Along with tackling the significant sustainability challenges food packaging provides, single use plastics cause pollution from improper disposal, green house gas emissions from manufacturing and potential microplastic contamination. 

Alastair Child Chief Sustainability Officer at Mars says: “Societal impact goals have to be built into business decision making.”

Credit: The White House. President Donald Trump's OBBB Act

8 July

The signing of the “One Big Beautiful Bill Act” (OBBB Act) by President Donald Trump on 4 July marks a pivotal shift in the United States’ climate and energy trajectory. 

The sweeping legislation dismantles much of the clean energy incentives established under the Inflation Reduction Act (IRA), while expanding support for fossil fuel activities. 

The act radically alters tax credit timelines and access, setting off a rush among developers to start construction before new deadlines in 2025 and 2026. 

As the US exits international climate commitments and rolls back green energy support, local governments, clean tech firms and sustainability advocates face heightened uncertainty.

Climeworks' Co-CEOs Jan Wurzbacher & Christoph Gebald and CFO Andreas Aepli sign its US$162m financing round - Credit: Climeworks

7 July

To limit global warming to 1.5°C, carbon removals will be needed on a gigaton scale according to the Intergovernmental Panel on Climate Change. 

Climeworks provides carbon removals across a range of solutions including Direct Air Capture (DAC) and has passed US$1bn in funding.

This is the largest carbon removal investment of 2025 to date and will support the company’s technology and Climeworks Solutions CO₂ removal platform. 

Christoph Gebald, Co-CEO and Co-Founder of Climeworks, says: "Direct Air Capture has gone from experiment to essential – and we’re focused on scaling it by driving down costs and pushing innovation. 

“Our hybrid model builds long-term demand while generating cash flow today, helping us grow a market that investors now see as inevitable. 

“Crossing the US$1bn equity mark isn’t just a milestone – it shows that carbon removal is real, needed and here to stay.”

The inaugural Criteria for High Quality Carbon Dioxide Removal was first created in 2021

10 July

Carbon Direct, a global leader in science-based carbon management, has unveiled the fifth edition of its Criteria for High-Quality Carbon Dioxide Removal (CDR), developed in close collaboration with Microsoft. 

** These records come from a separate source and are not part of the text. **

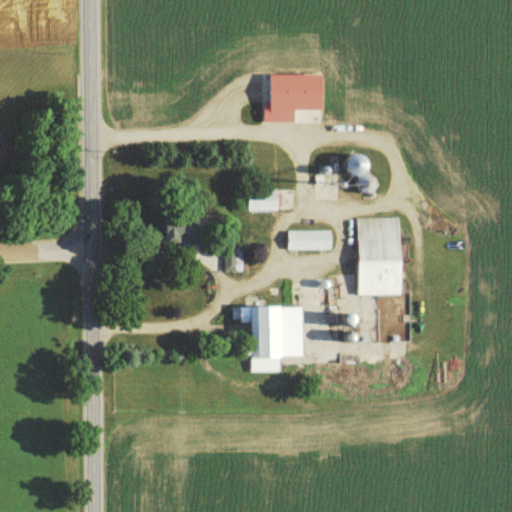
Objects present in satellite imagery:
road: (291, 200)
building: (267, 204)
building: (311, 243)
road: (168, 248)
road: (44, 251)
road: (88, 255)
building: (382, 260)
building: (276, 342)
road: (291, 378)
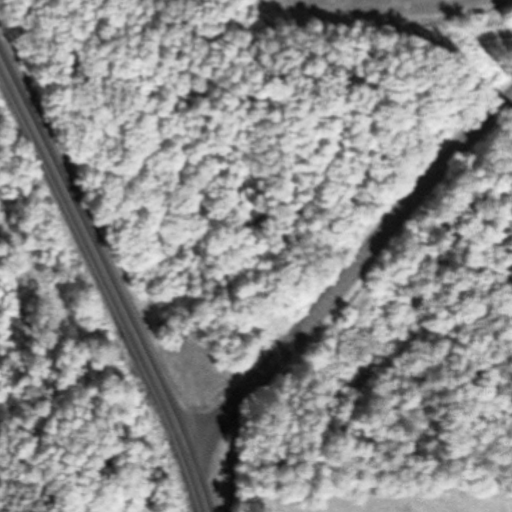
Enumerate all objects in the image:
crop: (375, 12)
road: (349, 276)
road: (110, 282)
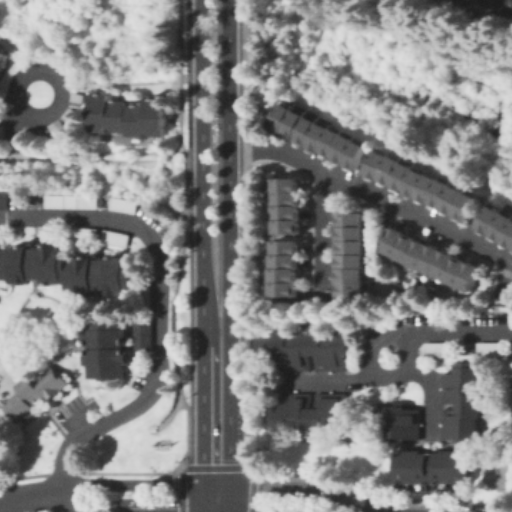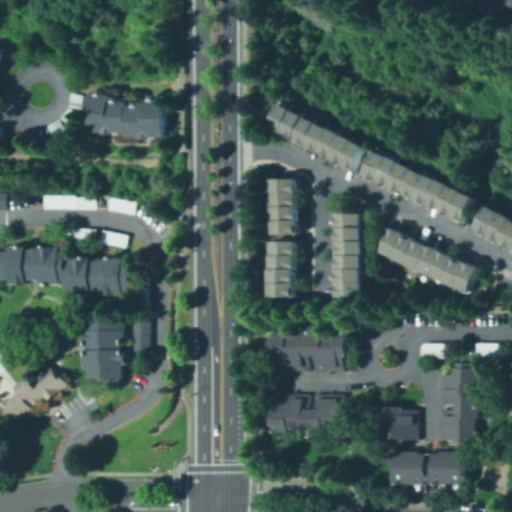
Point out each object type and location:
building: (498, 3)
building: (496, 4)
building: (2, 56)
road: (40, 70)
road: (11, 114)
building: (70, 115)
building: (126, 115)
building: (130, 116)
building: (279, 116)
building: (292, 121)
building: (304, 128)
building: (4, 133)
building: (317, 134)
building: (317, 134)
building: (330, 141)
building: (342, 146)
building: (355, 153)
road: (228, 157)
road: (100, 158)
road: (200, 158)
building: (376, 161)
building: (388, 168)
building: (401, 173)
building: (414, 180)
building: (418, 183)
building: (282, 184)
building: (426, 187)
building: (439, 193)
road: (372, 195)
building: (282, 198)
building: (451, 199)
building: (34, 200)
building: (70, 201)
building: (13, 202)
building: (72, 202)
building: (464, 204)
building: (283, 205)
building: (125, 206)
building: (282, 211)
building: (182, 218)
building: (487, 218)
building: (348, 219)
building: (496, 225)
building: (500, 225)
building: (283, 226)
road: (322, 226)
building: (348, 233)
building: (84, 234)
building: (508, 235)
building: (116, 238)
building: (390, 242)
building: (348, 246)
building: (281, 247)
building: (403, 248)
building: (416, 253)
building: (349, 254)
building: (429, 259)
building: (281, 260)
building: (348, 260)
building: (428, 260)
building: (441, 265)
building: (282, 268)
building: (66, 269)
building: (68, 271)
building: (453, 272)
building: (348, 274)
building: (282, 275)
building: (466, 278)
road: (507, 279)
building: (282, 288)
building: (348, 288)
building: (146, 301)
road: (160, 315)
road: (220, 329)
building: (107, 331)
building: (146, 333)
road: (455, 336)
building: (104, 347)
building: (308, 349)
building: (438, 350)
building: (2, 351)
building: (311, 351)
building: (491, 351)
road: (410, 355)
building: (107, 363)
road: (327, 381)
building: (33, 391)
building: (35, 393)
road: (431, 397)
building: (463, 404)
building: (314, 415)
road: (218, 416)
building: (399, 423)
building: (402, 424)
building: (3, 448)
building: (430, 466)
building: (432, 469)
road: (215, 485)
traffic signals: (218, 485)
road: (218, 498)
road: (32, 503)
road: (214, 510)
road: (376, 510)
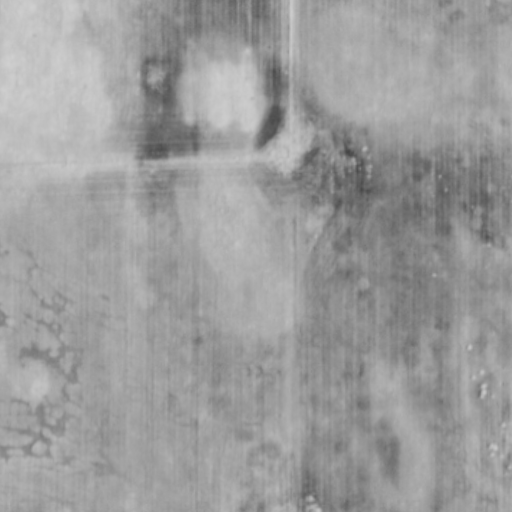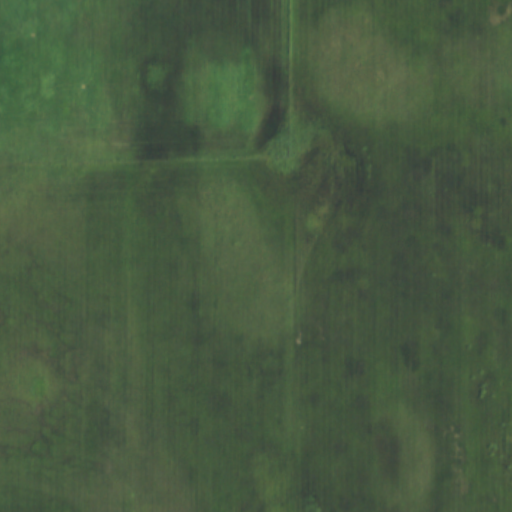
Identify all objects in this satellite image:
road: (11, 48)
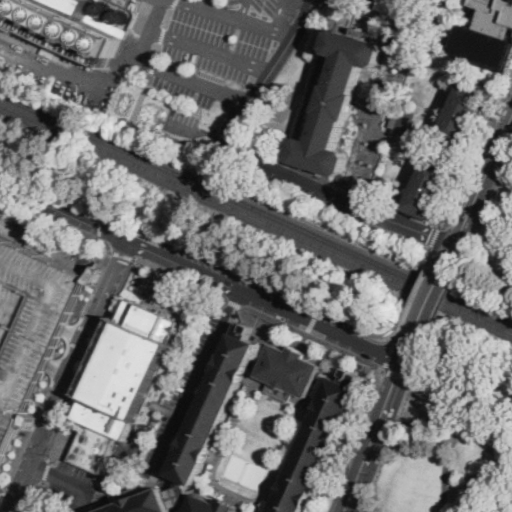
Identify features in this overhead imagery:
road: (263, 2)
building: (3, 7)
road: (244, 10)
road: (236, 18)
building: (60, 24)
building: (64, 30)
building: (489, 34)
building: (487, 36)
parking lot: (205, 45)
building: (49, 50)
road: (210, 51)
road: (154, 64)
road: (168, 71)
road: (267, 75)
road: (82, 77)
building: (337, 101)
building: (338, 102)
building: (464, 113)
building: (465, 115)
building: (401, 126)
road: (477, 158)
building: (431, 186)
building: (431, 187)
road: (479, 189)
road: (334, 199)
road: (102, 200)
railway: (255, 210)
road: (49, 215)
road: (484, 216)
railway: (255, 220)
road: (99, 228)
road: (435, 236)
road: (24, 238)
road: (433, 252)
road: (122, 254)
road: (201, 273)
road: (99, 279)
parking lot: (254, 284)
road: (419, 289)
road: (432, 295)
road: (443, 300)
building: (29, 326)
parking lot: (31, 329)
building: (31, 329)
road: (76, 335)
road: (390, 338)
road: (410, 344)
road: (389, 354)
road: (421, 356)
road: (361, 357)
road: (61, 369)
building: (289, 371)
building: (289, 371)
road: (68, 376)
road: (400, 376)
building: (123, 379)
building: (123, 380)
road: (198, 385)
park: (460, 389)
road: (280, 390)
parking lot: (180, 392)
building: (216, 404)
road: (367, 419)
building: (202, 424)
road: (461, 425)
building: (146, 432)
road: (372, 436)
building: (316, 442)
building: (317, 443)
road: (220, 457)
road: (444, 467)
park: (246, 472)
road: (201, 487)
road: (340, 490)
building: (117, 498)
building: (155, 500)
building: (213, 505)
road: (259, 507)
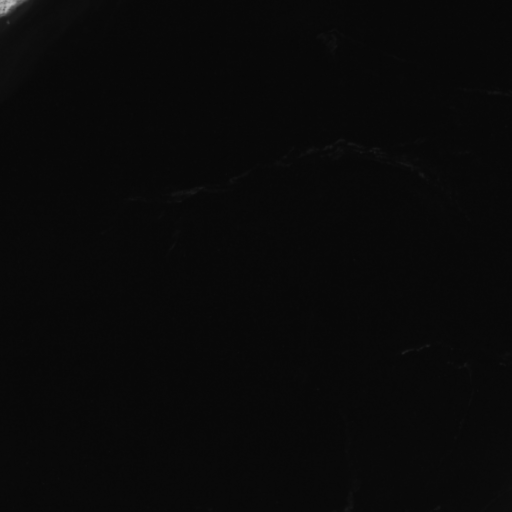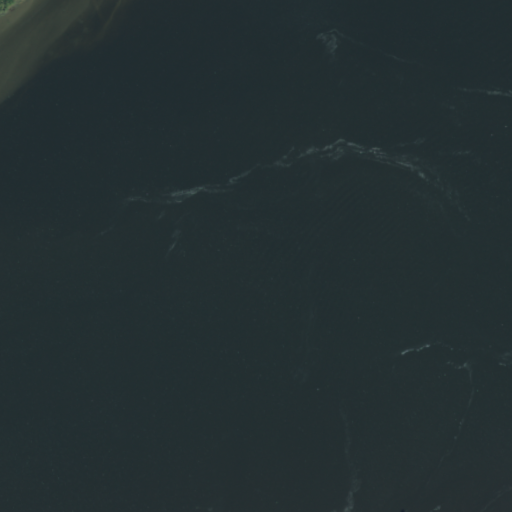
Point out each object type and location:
river: (249, 297)
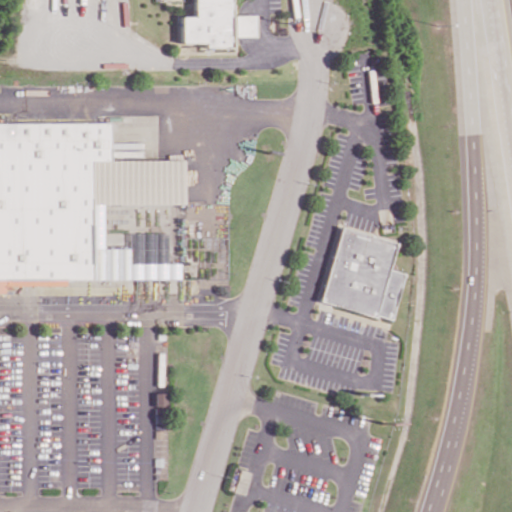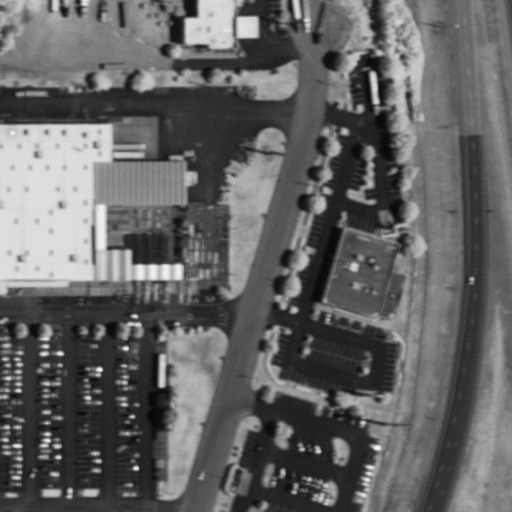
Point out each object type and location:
building: (206, 23)
building: (213, 24)
building: (242, 25)
road: (274, 44)
road: (173, 58)
road: (498, 97)
road: (155, 107)
building: (76, 206)
road: (330, 222)
road: (477, 258)
road: (267, 270)
building: (361, 274)
road: (128, 311)
road: (334, 427)
road: (99, 506)
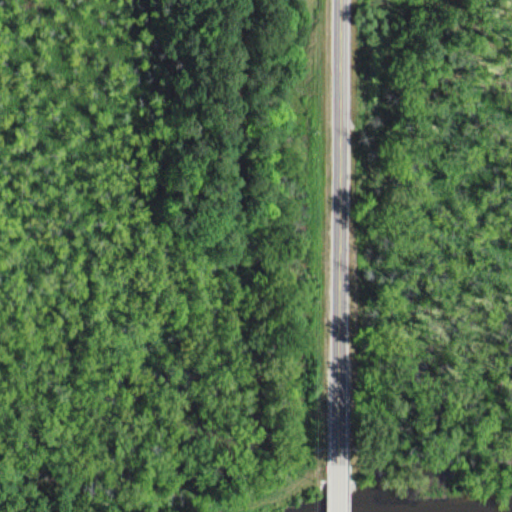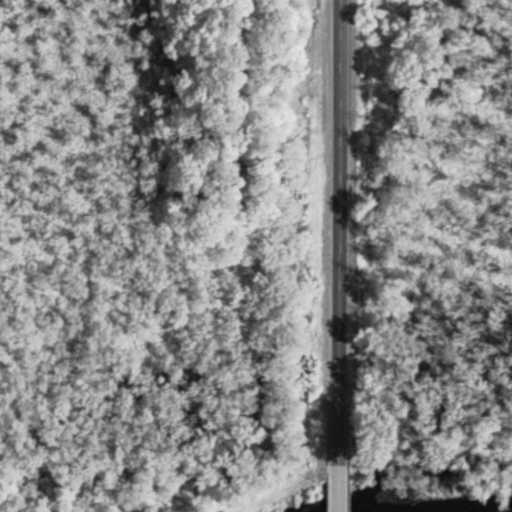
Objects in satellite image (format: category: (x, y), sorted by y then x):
road: (338, 239)
road: (335, 495)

The updated framework, released on 10 July 2025, sets a new benchmark for evaluating and procuring carbon removal projects across all major pathways, from afforestation to direct air capture.

Climate science and evolving global policy highlight the scale of the challenge: to limit global warming to 1.5°C, the world must remove 5–10 Gt of CO₂ annually by midcentury, totalling 100–1,000 Gt by 2100. 

However, current CDR deployment is far below these levels. 

Hydrogen helicopters are a developing technology that could offer a more sustainable alternative to traditional aviation fuel

7 July

Unither Bioelectronics, a subsidiary of United Therapeutics, has completed the world’s first piloted flight of a hydrogen-powered helicopter. 

On 27 March 2025, an experimental Robinson R44 helicopter lifted off from Bromont’s Roland-Désourdy Airport in Quebec, Canada, marking a significant milestone in the quest for zero-emission air travel.

Though brief at just three minutes and sixteen seconds, the flight proved pivotal. 

It demonstrated not only stable hover and manoeuvre capabilities but also the real-world viability of hydrogen fuel cell systems for vertical takeoff and landing (VTOL) missions.